## WHAT IS NEEDED
Extract all lines that hold "аксессуар" from the records below.

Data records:

------------------------

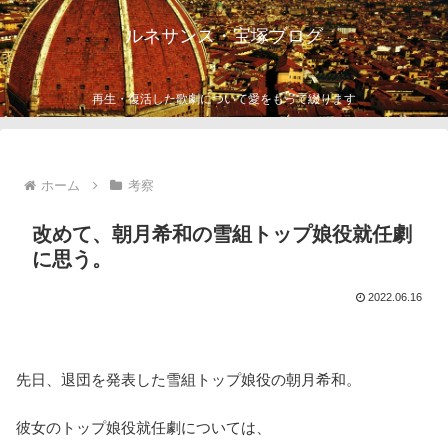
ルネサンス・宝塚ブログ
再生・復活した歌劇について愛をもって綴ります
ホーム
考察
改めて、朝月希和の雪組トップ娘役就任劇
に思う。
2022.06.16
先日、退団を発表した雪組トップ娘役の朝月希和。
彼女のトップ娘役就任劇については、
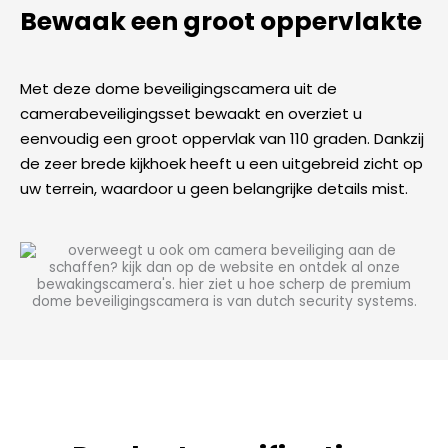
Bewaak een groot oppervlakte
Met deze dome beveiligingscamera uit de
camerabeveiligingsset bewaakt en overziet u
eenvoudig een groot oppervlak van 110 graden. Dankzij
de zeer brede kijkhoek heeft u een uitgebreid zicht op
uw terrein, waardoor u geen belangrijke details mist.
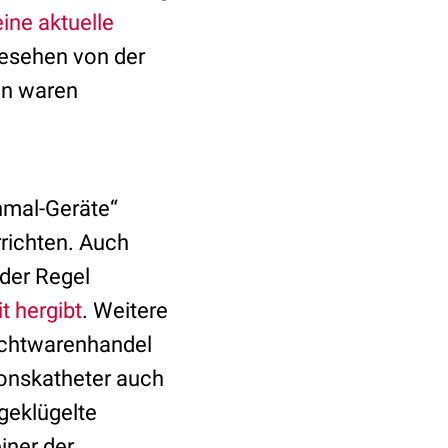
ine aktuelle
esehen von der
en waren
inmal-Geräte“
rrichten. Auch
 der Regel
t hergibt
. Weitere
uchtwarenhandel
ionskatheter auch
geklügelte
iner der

------------------------

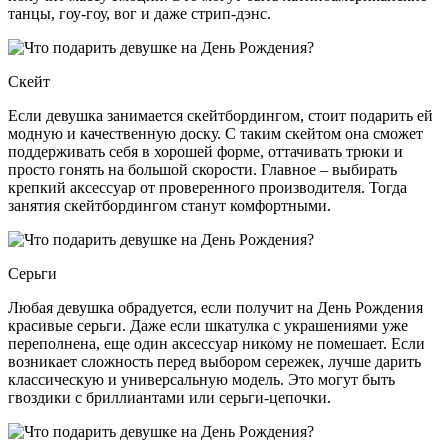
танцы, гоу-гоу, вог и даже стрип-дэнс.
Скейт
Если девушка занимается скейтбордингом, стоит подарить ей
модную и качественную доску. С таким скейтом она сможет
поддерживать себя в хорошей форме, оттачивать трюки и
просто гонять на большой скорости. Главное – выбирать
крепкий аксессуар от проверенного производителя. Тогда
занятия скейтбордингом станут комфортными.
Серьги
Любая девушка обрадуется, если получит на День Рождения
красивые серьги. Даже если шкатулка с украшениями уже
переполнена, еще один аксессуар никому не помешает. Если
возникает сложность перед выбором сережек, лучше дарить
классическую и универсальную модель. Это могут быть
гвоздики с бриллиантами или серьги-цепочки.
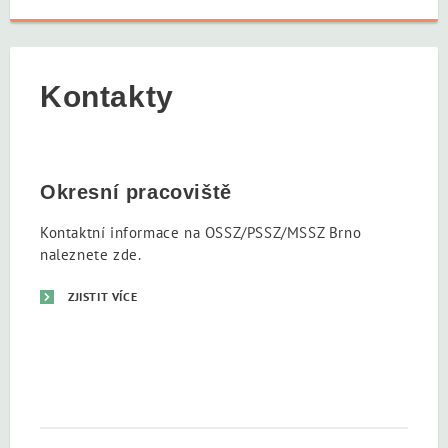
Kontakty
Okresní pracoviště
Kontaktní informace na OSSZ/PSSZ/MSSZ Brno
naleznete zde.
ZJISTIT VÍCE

------------------------

## RESPONSE TO THE TASK
крепкий аксессуар от проверенного производителя. Тогда
переполнена, еще один аксессуар никому не помешает. Если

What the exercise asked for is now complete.